The British Navy, we know, "does not advertise"; but there is no harm in its nestlings saying a good word for it now and then.
Of all the things that I saw at Dartmouth, I shall retain, I think, longest—against that comely smiling background of gay towers and brickwork on the hill—the memory of the gymnasium and the swimming bath. Compared with Dartmouth's physical training, with its originality, ingenuity, thoroughness, and keenness, all other varieties become unintelligent and savourless. This is fitness with fun—and is there a better mixture? As for the swimming bath, it is always the abode of high spirits, but to see it at its best you must go there directly after morning service on Sunday. It is then that the boys really become porpoises—or, rather, it is then that you really understand why porpoises are always referred to as moving in "schools." I know nothing of the doctrine that is preached normally at the College, for I heard only a sermon by a visiting dignitary of notable earnestness and eloquence, but I assume it to be beyond question. If, however, a heresy should ever be propounded no harm would be done; for the waters of the swimming bath would instantly wash it away. As one of the officers remarked to me (of course in confidence), he always looked upon this after-service riot of splashing and plunging as an instinctive corrective of theological excess. On these occasions the bath becomes a very cauldron, bubbling with boy.

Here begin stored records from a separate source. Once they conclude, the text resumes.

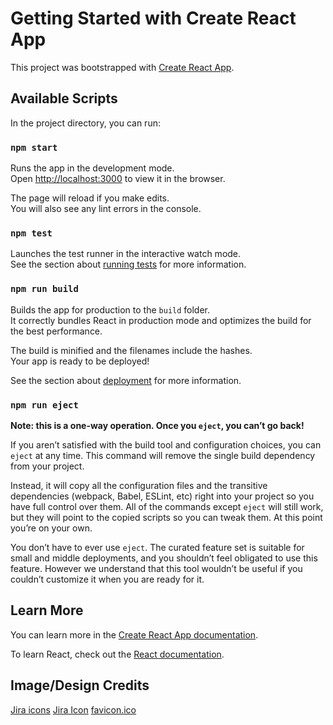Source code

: # Getting Started with Create React App

This project was bootstrapped with [Create React App](https://github.com/facebook/create-react-app).

## Available Scripts

In the project directory, you can run:

### `npm start`

Runs the app in the development mode.\
Open [http://localhost:3000](http://localhost:3000) to view it in the browser.

The page will reload if you make edits.\
You will also see any lint errors in the console.

### `npm test`

Launches the test runner in the interactive watch mode.\
See the section about [running tests](https://facebook.github.io/create-react-app/docs/running-tests) for more information.

### `npm run build`

Builds the app for production to the `build` folder.\
It correctly bundles React in production mode and optimizes the build for the best performance.

The build is minified and the filenames include the hashes.\
Your app is ready to be deployed!

See the section about [deployment](https://facebook.github.io/create-react-app/docs/deployment) for more information.

### `npm run eject`

**Note: this is a one-way operation. Once you `eject`, you can’t go back!**

If you aren’t satisfied with the build tool and configuration choices, you can `eject` at any time. This command will remove the single build dependency from your project.

Instead, it will copy all the configuration files and the transitive dependencies (webpack, Babel, ESLint, etc) right into your project so you have full control over them. All of the commands except `eject` will still work, but they will point to the copied scripts so you can tweak them. At this point you’re on your own.

You don’t have to ever use `eject`. The curated feature set is suitable for small and middle deployments, and you shouldn’t feel obligated to use this feature. However we understand that this tool wouldn’t be useful if you couldn’t customize it when you are ready for it.

## Learn More

You can learn more in the [Create React App documentation](https://facebook.github.io/create-react-app/docs/getting-started).

To learn React, check out the [React documentation](https://reactjs.org/).

## Image/Design Credits

[Jira icons](https://www.figma.com/design/bGqYY7Lc0UibN0XWCByiil/Atlassian-Jira-Software-Icons-(Community)?node-id=50-398&t=UIr3d6d3yCaJ69QC-0)
[Jira Icon](https://static-00.iconduck.com/assets.00/jira-icon-512x512-kkop6eik.png)
[favicon.ico](https://store-images.s-microsoft.com/image/apps.60333.972ef998-9cea-47ce-b06b-160ef818806e.9fd711c5-d061-4a7d-bfaa-456676dfba0c.8a3db838-2bc4-47a6-bfdb-316a3aea1bf7.png)

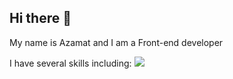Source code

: ## Hi there 👋
My name is Azamat and I am a Front-end developer

I have several skills including:
<img src="[https://www.google.com/url?sa=i&url=https%3A%2F%2Fwww.k2bindia.com%2Freact-js-ui-framework%2F&psig=AOvVaw1JgVKZO8aTUDz86D_YeBw8&ust=1726238038750000&source=images&cd=vfe&opi=89978449&ved=0CBQQjRxqFwoTCJCT__rPvYgDFQAAAAAdAAAAABAE](https://k2bindia.com/wp-content/uploads/2015/08/React.png)">
<!--
**AzamatJumamuratov/AzamatJumamuratov** is a ✨ _special_ ✨ repository because its `README.md` (this file) appears on your GitHub profile.

Here are some ideas to get you started:

- 🔭 I’m currently working on ...
- 🌱 I’m currently learning ...
- 👯 I’m looking to collaborate on ...
- 🤔 I’m looking for help with ...
- 💬 Ask me about ...
- 📫 How to reach me: ...
- 😄 Pronouns: ...
- ⚡ Fun fact: ...
-->
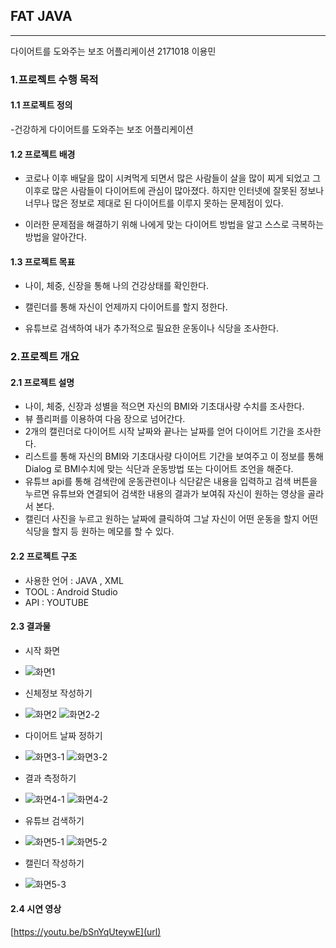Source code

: ## FAT JAVA
---

다이어트를 도와주는 보조 어플리케이션
2171018 이용민

### **1.프로젝트 수행 목적**

#### 1.1 프로젝트 정의
  -건강하게 다이어트를 도와주는 보조 어플리케이션

#### 1.2 프로젝트 배경
  - 코로나 이후 배달을 많이 시켜먹게 되면서 많은 사람들이 살을 많이 찌게 되었고 그 이후로 많은 사람들이 다이어트에 관심이 많아졌다. 하지만 인터넷에 잘못된 정보나 너무나 많은 정보로 제대로 된 다이어트를 이루지 못하는 문제점이 있다.

  - 이러한 문제점을 해결하기 위해 나에게 맞는 다이어트 방법을 알고 스스로 극복하는 방법을 알아간다.

#### 1.3 프로젝트 목표
  - 나이, 체중, 신장을 통해 나의 건강상태를 확인한다.

  - 캘린더를 통해 자신이 언제까지 다이어트를 할지 정한다.

  - 유튜브로 검색하여 내가 추가적으로 필요한 운동이나 식당을 조사한다.

### **2.프로젝트 개요**
#### 2.1 프로젝트 설명
 - 나이, 체중, 신장과 성별을 적으면 자신의 BMI와 기초대사량 수치를 조사한다.
 - 뷰 플리퍼를 이용하여 다음 장으로 넘어간다.
 - 2개의 캘린더로 다이어트 시작 날짜와 끝나는 날짜를 얻어 다이어트 기간을 조사한다.
 - 리스트를 통해 자신의 BMI와 기초대사량 다이어트 기간을 보여주고 이 정보를 통해 Dialog   로 BMI수치에 맞는 식단과 운동방법 또는 다이어트 조언을 해준다.
 - 유튜브 api를 통해 검색란에 운동관련이나 식단같은 내용을 입력하고 검색 버튼을 누르면 유튜브와 연결되어 검색한 내용의 결과가 보여줘 자신이 원하는 영상을 골라서 본다.
 - 캘린더 사진을 누르고 원하는 날짜에 클릭하여 그날 자신이 어떤 운동을 할지 어떤 식당을 할지 등 원하는 메모를 할 수 있다.

#### 2.2 프로젝트 구조

  - 사용한 언어 : JAVA , XML
  - TOOL : Android Studio
  - API : YOUTUBE

#### 2.3 결과물
  - 시작 화면
  - ![화면1](https://github.com/leeym27/mini/assets/172059199/3e379310-2644-4882-87f0-6d83880fec93)


  - 신체정보 작성하기
  -  ![화면2](https://github.com/leeym27/mini/assets/172059199/fc6d89e5-0813-42cb-aa9a-fa363564081c)  ![화면2-2](https://github.com/leeym27/mini/assets/172059199/fddc17e4-d9c5-4c97-967b-1527c41a955d)



  - 다이어트 날짜 정하기
  - ![화면3-1](https://github.com/leeym27/mini/assets/172059199/41b24465-0629-4bfc-bbe2-ad3173d50b23)   ![화면3-2](https://github.com/leeym27/mini/assets/172059199/b0b1f484-0892-4796-b250-e4a300e50285)



  - 결과 측정하기
  - ![화면4-1](https://github.com/leeym27/mini/assets/172059199/0450e047-7eb0-49fb-af0c-b0b7d6116b91)   ![화면4-2](https://github.com/leeym27/mini/assets/172059199/b9b479fa-10ea-42d4-9133-294edcf5c17a)



  - 유튜브 검색하기
  - ![화면5-1](https://github.com/leeym27/mini/assets/172059199/9ad4fa89-24f9-4c6e-b179-5960ea8694ff)   ![화면5-2](https://github.com/leeym27/mini/assets/172059199/7feceee6-fc0c-44b5-9e51-f1f848d65e10)



  - 캘린더 작성하기
  - ![화면5-3](https://github.com/leeym27/mini/assets/172059199/934d0141-689e-45b0-89f6-e48b3ea885ac)

#### 2.4 시연 영상
[https://youtu.be/bSnYqUteywE](url)






















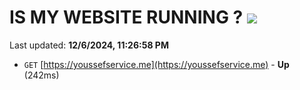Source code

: # IS MY WEBSITE RUNNING ? [![](https://img.shields.io/static/v1?label=Sponsor&message=%E2%9D%A4&logo=GitHub&color=%23fe8e86)](https://github.com/sponsors/Youssef-Lehmam)

Last updated: **12/6/2024, 11:26:58 PM**

- `GET` [https://youssefservice.me](https://youssefservice.me) - **Up** (242ms)
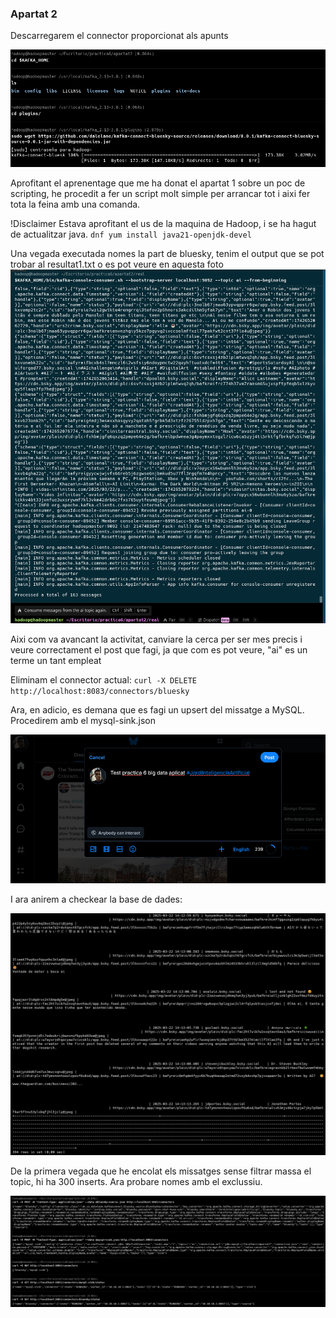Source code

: ### Apartat 2

Descarregarem el connector proporcionat als apunts

![alt text](image.png)

Aprofitant el aprenentage que me ha donat el apartat 1 sobre un poc de scripting, he procedit a fer un script molt simple per arrancar tot i aixi fer tota la feina amb una comanda.

!Disclaimer
Estava aprofitant el us de la maquina de Hadoop, i se ha hagut de actualitzar java. `dnf yum install java21-openjdk-devel`

Una vegada executada nomes la part de bluesky, tenim el output que se pot trobar al resultat1.txt o es pot veure en aquesta foto
![alt text](image-1.png)

Aixi com va avancant la activitat, canviare la cerca per ser mes precis i veure correctament el post que fagi, ja que com es pot veure, "ai" es un terme un tant empleat

Eliminam el connector actual:
`curl -X DELETE http://localhost:8083/connectors/bluesky`

Ara, en adicio, es demana que es fagi un upsert del missatge a MySQL. Procedirem amb el mysql-sink.json

![alt text](image-2.png)

I ara anirem a checkear la base de dades:

![alt text](image-3.png)

De la primera vegada que he encolat els missatges sense filtrar massa el topic, hi ha 300 inserts. Ara probare nomes amb el exclussiu.

![alt text](image-4.png)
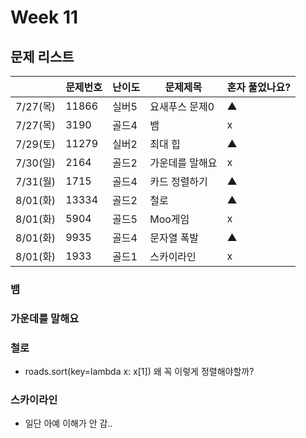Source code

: # Week 11

## 문제 리스트

|                |문제번호|난이도|문제제목|혼자 풀었나요?|
|----------------|-------|------|-------|-------------|
|7/27(목)|11866|실버5|요새푸스 문제0|▲|
|7/27(목)|3190|골드4|뱀|x|
|7/29(토)|11279|실버2|최대 힙|▲|
|7/30(일)|2164|골드2|가운데를 말해요|x|
|7/31(월)|1715|골드4|카드 정렬하기|▲|
|8/01(화)|13334|골드2|철로|▲|
|8/01(화)|5904|골드5|Moo게임|x|
|8/01(화)|9935|골드4|문자열 폭발|▲|
|8/01(화)|1933|골드1|스카이라인|x|


### 뱀

### 가운데를 말해요

### 철로
- roads.sort(key=lambda x: x[1]) 왜 꼭 이렇게 정렬해야할까?

### 스카이라인
- 일단 아예 이해가 안 감..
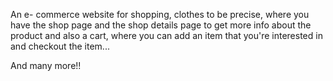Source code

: An e- commerce website for shopping, clothes to be precise, where you have the shop page and the shop details page to get more info about the product and also a cart, where you can add an item that you're interested in and checkout the item...


And many more!!
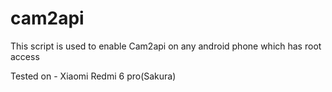 # cam2api
This script is used to enable Cam2api on any android phone which has root access

Tested on - Xiaomi Redmi 6 pro(Sakura)


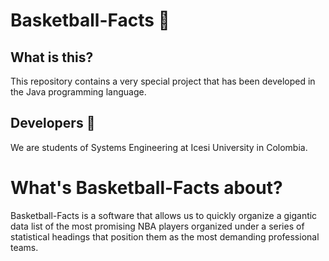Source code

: # Basketball-Facts :basketball:

## What is this?
This repository contains a very special project that has been developed in the Java programming language.

## Developers :two_men_holding_hands:
We are students of Systems Engineering at Icesi University in Colombia.

# What's Basketball-Facts about?
Basketball-Facts is a software that allows us to quickly organize a gigantic data list of the most promising NBA players organized under a series of statistical headings that position them as the most demanding professional teams.

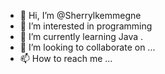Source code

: - 👋 Hi, I’m @Sherrylkemmegne
- 👀 I’m interested in programming 
- 🌱 I’m currently learning Java .
- 💞️ I’m looking to collaborate on ...
- 📫 How to reach me ...

<!---
Sherrylkemmegne/Sherrylkemmegne is a ✨ special ✨ repository because its `README.md` (this file) appears on your GitHub profile.
You can click the Preview link to take a look at your changes.
--->

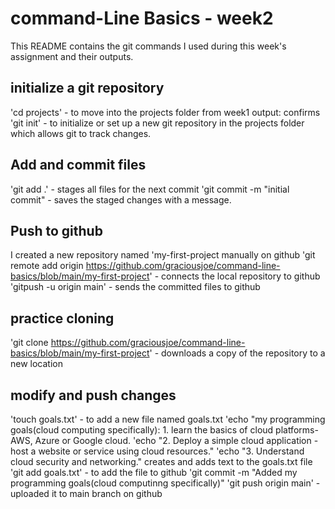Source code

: # command-Line Basics - week2
This README contains the git commands I used during this week's assignment and their outputs.
## initialize a git repository
'cd projects' - to move into the projects folder from week1
output: confirms 
'git init' - to initialize or set up a new git repository in the projects folder which allows git to track changes.
## Add and commit files
'git add .' - stages all files for the next commit
'git commit -m "initial commit" - saves the staged changes with a message.
## Push to github
I created a new repository named 'my-first-project manually on github
'git remote add origin https://github.com/graciousjoe/command-line-basics/blob/main/my-first-project' - connects the local repository to github
'gitpush -u origin main' - sends the committed files to github
## practice cloning
'git clone https://github.com/graciousjoe/command-line-basics/blob/main/my-first-project' - downloads a copy of the repository to a new location
## modify and push changes
'touch goals.txt'  - to add a new file named goals.txt
'echo "my programming goals(cloud computing specifically): 1. learn the basics of cloud platforms-AWS, Azure or Google cloud.
'echo "2. Deploy a simple cloud application -  host a website or service using cloud resources."
'echo "3. Understand cloud security and networking."
creates and adds text to the goals.txt file
'git add goals.txt' - to add the file to github
'git commit -m "Added my programming goals(cloud computinng specifically)"
'git push origin main' - uploaded it to main branch on github
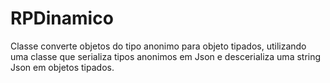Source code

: # RPDinamico
Classe converte objetos do tipo anonimo para objeto tipados, 
utilizando uma classe que serializa tipos anonimos em Json e descerializa uma string Json em objetos tipados.

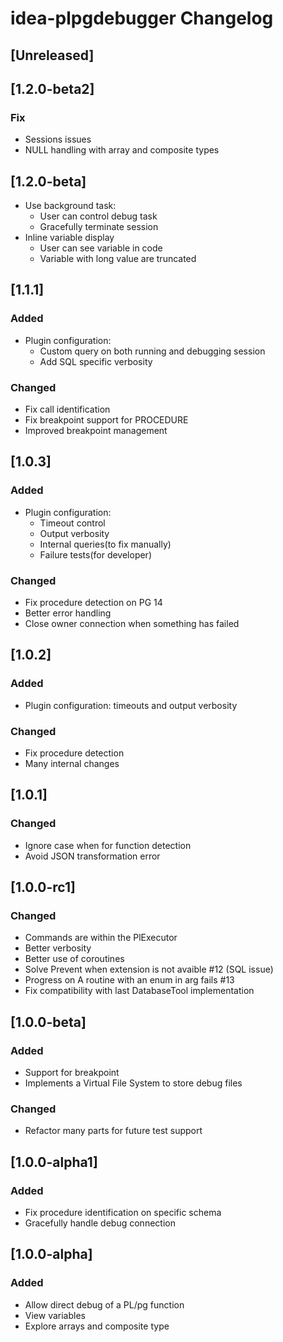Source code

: <!-- Keep a Changelog guide -> https://keepachangelog.com -->

# idea-plpgdebugger Changelog

## [Unreleased]

## [1.2.0-beta2]
### Fix 
- Sessions issues
- NULL handling with array and composite types

## [1.2.0-beta]
- Use background task:
  - User can control debug task
  - Gracefully terminate session
- Inline variable display
  - User can see variable in code
  - Variable with long value are truncated
  
## [1.1.1]
### Added
- Plugin configuration:
  - Custom query on both running and debugging session
  - Add SQL specific verbosity

### Changed
- Fix call identification
- Fix breakpoint support for PROCEDURE
- Improved breakpoint management
  
## [1.0.3]
### Added
- Plugin configuration:
  - Timeout control
  - Output verbosity
  - Internal queries(to fix manually)
  - Failure tests(for developer)

### Changed
- Fix procedure detection on PG 14
- Better error handling
- Close owner connection when something has failed

## [1.0.2]
### Added
- Plugin configuration: timeouts and output verbosity

### Changed
- Fix procedure detection
- Many internal changes

## [1.0.1]
### Changed
- Ignore case when for function detection
- Avoid JSON transformation error

## [1.0.0-rc1]
### Changed
- Commands are within the PlExecutor
- Better verbosity
- Better use of coroutines
- Solve Prevent when extension is not avaible #12 (SQL issue)
- Progress on A routine with an enum in arg fails #13
- Fix compatibility with last DatabaseTool implementation


## [1.0.0-beta]
### Added
- Support for breakpoint
- Implements a Virtual File System to store debug files

### Changed
- Refactor many parts for future test support

## [1.0.0-alpha1]
### Added
- Fix procedure identification on specific schema
- Gracefully handle debug connection  

## [1.0.0-alpha]
### Added
- Allow direct debug of a PL/pg function
- View variables
- Explore arrays and composite type
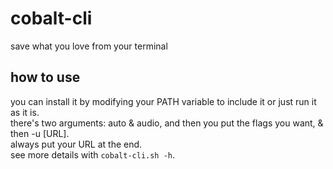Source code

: # cobalt-cli
save what you love from your terminal
## how to use
you can install it by modifying your PATH variable to include it or just run it as it is.    
there's two arguments: auto & audio, and then you put the flags you want, & then -u [URL].    
always put your URL at the end.    
see more details with `cobalt-cli.sh -h`.
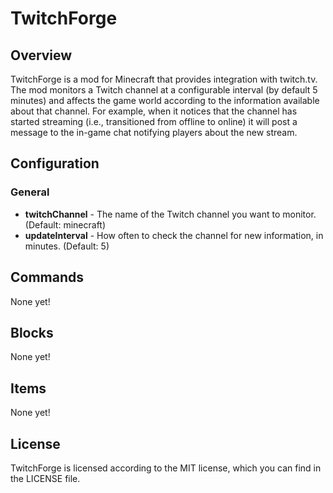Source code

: # TwitchForge

## Overview

TwitchForge is a mod for Minecraft that provides integration with twitch.tv.
The mod monitors a Twitch channel at a configurable interval (by default 5
minutes) and affects the game world according to the information available
about that channel. For example, when it notices that the channel has started
streaming (i.e., transitioned from offline to online) it will post a message
to the in-game chat notifying players about the new stream.

## Configuration

### General

* **twitchChannel** - The name of the Twitch channel you want to monitor. (Default: minecraft)
* **updateInterval** - How often to check the channel for new information, in minutes. (Default: 5)

## Commands

None yet!

## Blocks

None yet!

## Items

None yet!

## License

TwitchForge is licensed according to the MIT license, which you can find in
the LICENSE file.
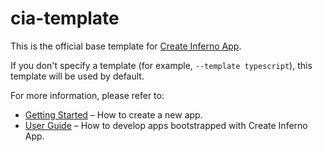 # cia-template

This is the official base template for [Create Inferno App](https://github.com/facebook/create-inferno-app).

If you don't specify a template (for example, `--template typescript`), this template will be used by default.

For more information, please refer to:

- [Getting Started](https://create-inferno-app.dev/docs/getting-started) – How to create a new app.
- [User Guide](https://create-inferno-app.dev) – How to develop apps bootstrapped with Create Inferno App.
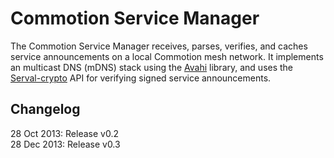 Commotion Service Manager
=========================

The Commotion Service Manager receives, parses, verifies, and caches service announcements on a local Commotion mesh network. It implements an multicast DNS (mDNS) stack using the [Avahi][] library, and uses the [Serval-crypto][] API for verifying signed service announcements.

Changelog
---------

28 Oct 2013: Release v0.2  
28 Dec 2013: Release v0.3  

[Avahi]: http://avahi.org/
[Serval-crypto]: https://github.com/opentechinstitute/serval-crypto
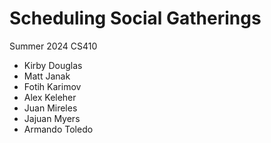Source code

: # Scheduling Social Gatherings
Summer 2024 CS410
- Kirby Douglas
- Matt Janak
- Fotih Karimov
- Alex Keleher
- Juan Mireles
- Jajuan Myers
- Armando Toledo
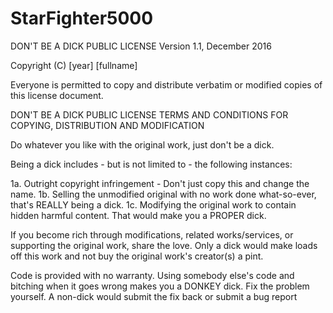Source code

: # StarFighter5000


DON'T BE A DICK PUBLIC LICENSE
Version 1.1, December 2016

Copyright (C) [year] [fullname]

Everyone is permitted to copy and distribute verbatim or modified copies of this license document.

DON'T BE A DICK PUBLIC LICENSE TERMS AND CONDITIONS FOR COPYING, DISTRIBUTION AND MODIFICATION

Do whatever you like with the original work, just don't be a dick.

Being a dick includes - but is not limited to - the following instances:

1a. Outright copyright infringement - Don't just copy this and change the name.
1b. Selling the unmodified original with no work done what-so-ever, that's REALLY being a dick.
1c. Modifying the original work to contain hidden harmful content. That would make you a PROPER dick.

If you become rich through modifications, related works/services, or supporting the original work, share the love. Only a dick would make loads off this work and not buy the original work's creator(s) a pint.

Code is provided with no warranty. Using somebody else's code and bitching when it goes wrong makes you a DONKEY dick. Fix the problem yourself. A non-dick would submit the fix back or submit a bug report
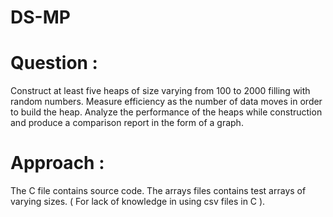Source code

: # DS-MP

# Question : 
  Construct at least five heaps of size varying from 100 to 2000 filling with random numbers. Measure efficiency as the
  number of data moves in order to build the heap. Analyze the performance of the heaps while construction and produce
  a comparison report in the form of a graph.

# Approach :
  The C file contains source code.
  The arrays files contains test arrays of varying sizes. ( For lack of knowledge in using csv files in C ).
  
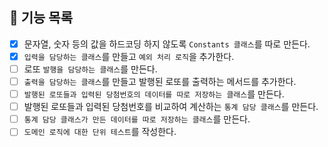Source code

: ## 📜 기능 목록

- [X] 문자열, 숫자 등의 값을 하드코딩 하지 않도록 `Constants 클래스`를 따로 만든다.
- [X] `입력을 담당하는 클래스`를 만들고 `예외 처리 로직`을 추가한다.
- [ ] 로또 `발행을 담당하는 클래스`를 만든다.
- [ ] `출력을 담당하는 클래스`를 만들고 발행된 로또를 출력하는 메서드를 추가한다.
- [ ] `발행된 로또들과 입력된 당첨번호의 데이터를 따로 저장하는 클래스`를 만든다.
- [ ] 발행된 로또들과 입력된 당첨번호를 비교하여 계산하는 `통계 담당 클래스`를 만든다.
- [ ] `통계 담당 클래스가 만든 데이터를 따로 저장하는 클래스`를 만든다.
- [ ] `도메인 로직에 대한 단위 테스트`를 작성한다.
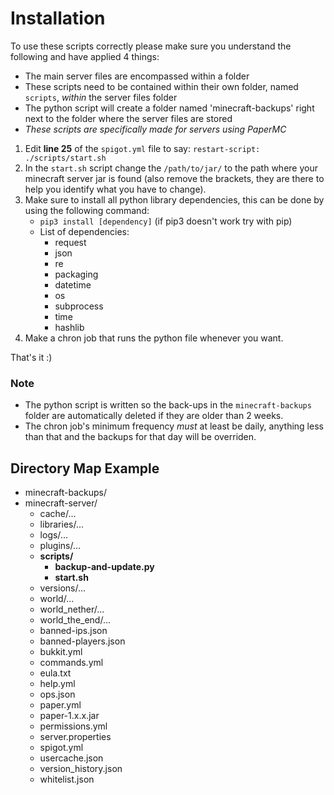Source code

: # Installation
To use these scripts correctly please make sure you understand the following and have applied 4 things:
- The main server files are encompassed within a folder
- These scripts need to be contained within their own folder, named `scripts`, *within* the server files folder
- The python script will create a folder named 'minecraft-backups' right next to the folder where the server files are stored
- *These scripts are specifically made for servers using PaperMC*

1. Edit **line 25** of the `spigot.yml` file to say: `restart-script: ./scripts/start.sh`
2. In the `start.sh` script change the `/path/to/jar/` to the path where your minecraft server jar is found (also remove the brackets, they are there to help you identify what you have to change).
3. Make sure to install all python library dependencies, this can be done by using the following command:
   - `pip3 install [dependency]` (if pip3 doesn't work try with pip)
   - List of dependencies:
      - request
      - json
      - re
      - packaging
      - datetime
      - os
      - subprocess
      - time
      - hashlib
4. Make a chron job that runs the python file whenever you want.

That's it :)

### Note
- The python script is written so the back-ups in the `minecraft-backups` folder are automatically deleted if they are older than 2 weeks.
- The chron job's minimum frequency *must* at least be daily, anything less than that and the backups for that day will be overriden.

## Directory Map Example
- minecraft-backups/
- minecraft-server/
   - cache/...
   - libraries/...
   - logs/...
   - plugins/...
   - **scripts/**
     - **backup-and-update.py**
     - **start.sh**
   - versions/...
   - world/...
   - world_nether/...
   - world_the_end/...
   - banned-ips.json
   - banned-players.json
   - bukkit.yml
   - commands.yml
   - eula.txt
   - help.yml
   - ops.json
   - paper.yml
   - paper-1.x.x.jar
   - permissions.yml
   - server.properties
   - spigot.yml
   - usercache.json
   - version_history.json
   - whitelist.json
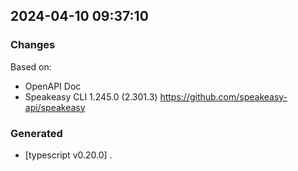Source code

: 

## 2024-04-10 09:37:10
### Changes
Based on:
- OpenAPI Doc  
- Speakeasy CLI 1.245.0 (2.301.3) https://github.com/speakeasy-api/speakeasy
### Generated
- [typescript v0.20.0] .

It was cheering indeed, as I roamed about this great competent establishment, to be conscious of such an undercurrent of content and joie de vivre. At Dartmouth in particular is this a matter for satisfaction, since the College is likely to be, for the boys, a last link with the land—with solid England, the England of fields and trees and games and friends—for many years. Of all boys who deserve a jolly boyhood, these naval cadets, I think, come first; for the sea is a hard mistress and they are plighted to her. Once they embark as midshipmen responsibility is upon them; none of our sons need to grow up more quickly. As to the glamour of the sea, one of the cadet poets becomes lyrical about it—"I hear," he sings:
I hear the sea a-calling,
Calling me;
Calling of its charms,
Of its tempests and its calms;
I've lived upon the mainland,
But I'll die upon the sea!
May the fulfilment of his wish be long deferred! But, beneath the glamour, the fact remains that, for all her pearls, the sea demands everything that her sailors can give, often in every kind of danger, discomfort, and dismay; and the division between herself and the mainland is immense and profound. Let us rejoice then that the mainland life of these boys dedicated to her service should be so blithe.
A STUDY IN SYMMETRY
Apropos of admirals, let me tell you the following story which, however improbable it may seem to you, is true.
Once upon a time there was an artist with historical leanings not unassociated with the desire for pelf—pelf being, even to idealists, what gasoline is to a car. The blend brought him one day to Portsmouth, where the Victory lies, with the honourable purpose of painting a picture of that famous ship with Nelson on board. The Admiral was of course dying, and the meritorious intention of the artist, whose wife wanted some new curtains, was to make the work as attractive as might be and thus extract a little profit from the wave of naval enthusiasm which was then passing over the country; for not only was the picture itself to be saleable, but reproductions were to be made of it.